Prepare Your Course Materials

Prepare for potential disruption by identifying course materials and resources that can be provided to students to use offline. Digitized course materials allow students to independently access materials at their own pace in the event faculty or other instructional support become unavailable or are unable to respond quickly (See Establish Remote Teaching Strategies: Develop Content Packets). It is recommended that Faculty consider having at least four weeks of instructional materials and activities on standby.

  • You may already be familiar with the process of scanning, digitizing, and safely storing course materials (e.g. syllabus, lecture slides, assignment instructions and website pages) using OneDrive (follow the link to MyPath to access OneDrive). 
  • To learn more about OneDrive visit the TLC OneDrive resource collection (follow the link to Mypath to access OneDrive).

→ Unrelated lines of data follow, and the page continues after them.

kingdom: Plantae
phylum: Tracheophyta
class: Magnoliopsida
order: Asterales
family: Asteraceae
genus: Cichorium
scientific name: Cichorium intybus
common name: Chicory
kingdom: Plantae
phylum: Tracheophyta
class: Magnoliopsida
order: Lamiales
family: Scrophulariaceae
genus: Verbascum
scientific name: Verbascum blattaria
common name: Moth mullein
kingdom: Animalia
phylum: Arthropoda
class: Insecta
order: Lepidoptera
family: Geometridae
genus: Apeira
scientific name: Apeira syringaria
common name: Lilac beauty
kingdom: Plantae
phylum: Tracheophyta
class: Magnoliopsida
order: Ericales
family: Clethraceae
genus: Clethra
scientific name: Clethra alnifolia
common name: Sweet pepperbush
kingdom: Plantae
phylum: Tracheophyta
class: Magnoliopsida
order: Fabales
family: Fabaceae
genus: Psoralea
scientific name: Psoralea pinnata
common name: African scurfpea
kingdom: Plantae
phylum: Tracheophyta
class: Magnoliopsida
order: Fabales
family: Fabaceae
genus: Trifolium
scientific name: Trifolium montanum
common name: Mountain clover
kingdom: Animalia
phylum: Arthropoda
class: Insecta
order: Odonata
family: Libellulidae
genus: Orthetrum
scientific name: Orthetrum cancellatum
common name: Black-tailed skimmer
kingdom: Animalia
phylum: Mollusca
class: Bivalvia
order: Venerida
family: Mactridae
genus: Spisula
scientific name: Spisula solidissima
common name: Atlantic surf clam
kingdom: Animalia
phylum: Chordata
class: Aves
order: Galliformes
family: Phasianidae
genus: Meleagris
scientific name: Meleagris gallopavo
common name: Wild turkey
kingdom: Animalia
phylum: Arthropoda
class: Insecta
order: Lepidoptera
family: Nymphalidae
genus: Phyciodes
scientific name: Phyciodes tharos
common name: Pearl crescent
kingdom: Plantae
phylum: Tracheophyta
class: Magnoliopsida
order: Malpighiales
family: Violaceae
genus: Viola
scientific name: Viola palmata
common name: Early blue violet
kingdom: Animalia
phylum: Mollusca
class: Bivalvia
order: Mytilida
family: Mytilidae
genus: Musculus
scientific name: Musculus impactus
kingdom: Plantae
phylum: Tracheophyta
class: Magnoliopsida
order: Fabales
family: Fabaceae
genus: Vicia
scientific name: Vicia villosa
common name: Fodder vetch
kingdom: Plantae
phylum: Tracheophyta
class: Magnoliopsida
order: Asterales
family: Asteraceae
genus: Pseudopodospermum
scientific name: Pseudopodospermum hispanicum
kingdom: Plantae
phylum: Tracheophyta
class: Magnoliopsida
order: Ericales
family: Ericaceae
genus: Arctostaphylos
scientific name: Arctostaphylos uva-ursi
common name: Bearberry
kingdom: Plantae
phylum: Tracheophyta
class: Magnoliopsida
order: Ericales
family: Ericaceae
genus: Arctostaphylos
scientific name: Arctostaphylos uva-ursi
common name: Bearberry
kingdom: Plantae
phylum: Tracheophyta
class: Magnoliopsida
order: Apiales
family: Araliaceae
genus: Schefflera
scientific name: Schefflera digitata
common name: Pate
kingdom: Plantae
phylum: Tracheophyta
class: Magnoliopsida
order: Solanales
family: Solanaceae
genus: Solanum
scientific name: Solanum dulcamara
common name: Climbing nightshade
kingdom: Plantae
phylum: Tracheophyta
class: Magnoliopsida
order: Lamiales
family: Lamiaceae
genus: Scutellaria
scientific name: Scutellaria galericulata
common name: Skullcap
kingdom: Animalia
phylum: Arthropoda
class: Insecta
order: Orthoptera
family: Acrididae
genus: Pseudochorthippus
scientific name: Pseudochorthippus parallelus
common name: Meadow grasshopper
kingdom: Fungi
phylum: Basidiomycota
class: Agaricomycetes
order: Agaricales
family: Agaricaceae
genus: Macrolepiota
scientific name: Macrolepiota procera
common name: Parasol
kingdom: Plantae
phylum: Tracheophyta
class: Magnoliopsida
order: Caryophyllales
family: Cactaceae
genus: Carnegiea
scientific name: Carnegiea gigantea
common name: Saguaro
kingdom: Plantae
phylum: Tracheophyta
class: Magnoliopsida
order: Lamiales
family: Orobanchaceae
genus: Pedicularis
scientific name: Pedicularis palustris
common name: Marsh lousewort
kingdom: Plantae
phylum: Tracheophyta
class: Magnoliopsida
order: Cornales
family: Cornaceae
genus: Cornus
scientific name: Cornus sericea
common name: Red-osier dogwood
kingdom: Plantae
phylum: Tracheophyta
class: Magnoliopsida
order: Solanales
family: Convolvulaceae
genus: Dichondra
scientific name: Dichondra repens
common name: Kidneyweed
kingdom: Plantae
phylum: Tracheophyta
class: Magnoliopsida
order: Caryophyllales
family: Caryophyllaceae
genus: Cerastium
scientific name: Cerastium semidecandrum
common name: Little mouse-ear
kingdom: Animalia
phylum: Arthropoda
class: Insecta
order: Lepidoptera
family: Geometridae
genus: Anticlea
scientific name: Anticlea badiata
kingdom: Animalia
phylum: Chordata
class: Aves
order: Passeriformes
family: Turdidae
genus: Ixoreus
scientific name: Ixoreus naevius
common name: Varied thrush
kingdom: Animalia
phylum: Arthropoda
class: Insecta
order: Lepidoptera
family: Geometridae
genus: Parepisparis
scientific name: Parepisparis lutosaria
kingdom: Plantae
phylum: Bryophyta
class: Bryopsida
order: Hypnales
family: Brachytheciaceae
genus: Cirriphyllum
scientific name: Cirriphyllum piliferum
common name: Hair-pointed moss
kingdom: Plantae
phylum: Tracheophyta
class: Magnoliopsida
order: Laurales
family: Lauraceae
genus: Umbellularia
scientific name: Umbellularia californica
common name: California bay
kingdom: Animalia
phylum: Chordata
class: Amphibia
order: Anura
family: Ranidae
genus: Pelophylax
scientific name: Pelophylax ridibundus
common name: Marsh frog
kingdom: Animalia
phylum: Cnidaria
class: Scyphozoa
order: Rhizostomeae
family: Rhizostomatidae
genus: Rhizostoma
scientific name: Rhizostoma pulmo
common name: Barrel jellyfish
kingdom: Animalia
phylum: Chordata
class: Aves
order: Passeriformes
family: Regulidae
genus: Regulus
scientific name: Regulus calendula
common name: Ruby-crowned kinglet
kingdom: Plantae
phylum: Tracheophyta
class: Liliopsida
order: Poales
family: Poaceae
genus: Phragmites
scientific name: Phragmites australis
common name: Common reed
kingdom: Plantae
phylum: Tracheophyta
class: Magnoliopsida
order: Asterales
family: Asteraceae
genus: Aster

Before a disruption occurs, help students prepare by discussing your expectations in the event of an emergency, identifying the location of instructional resources, and requiring students to print or download content packets.

  • It is recommended for Faculty to share resources with students, using the methods with which students are most familiar (e.g., email documents, add content in Blackboard, share OneDrive document links, etc.).
  • Use consistent and descriptive naming conventions for your resources.

Accessibility is the responsibility of the instructor; be sure all students can access the content you post and can easily participate in class activities using the provided course materials. Blackboard uses the Ally accessibility tool to help identify problem documents which may not meet the standards for ADA (American’s with Disabilities Act) compliance.

  • Review this video and guide to get started using Ally.
  • After you have checked course content for accessibility, remind students to download the resources in the alternative formats that meet their needs.
  • Provide mobile-friendly, text-based alternatives if large files (video, images, audio) cannot be downloaded.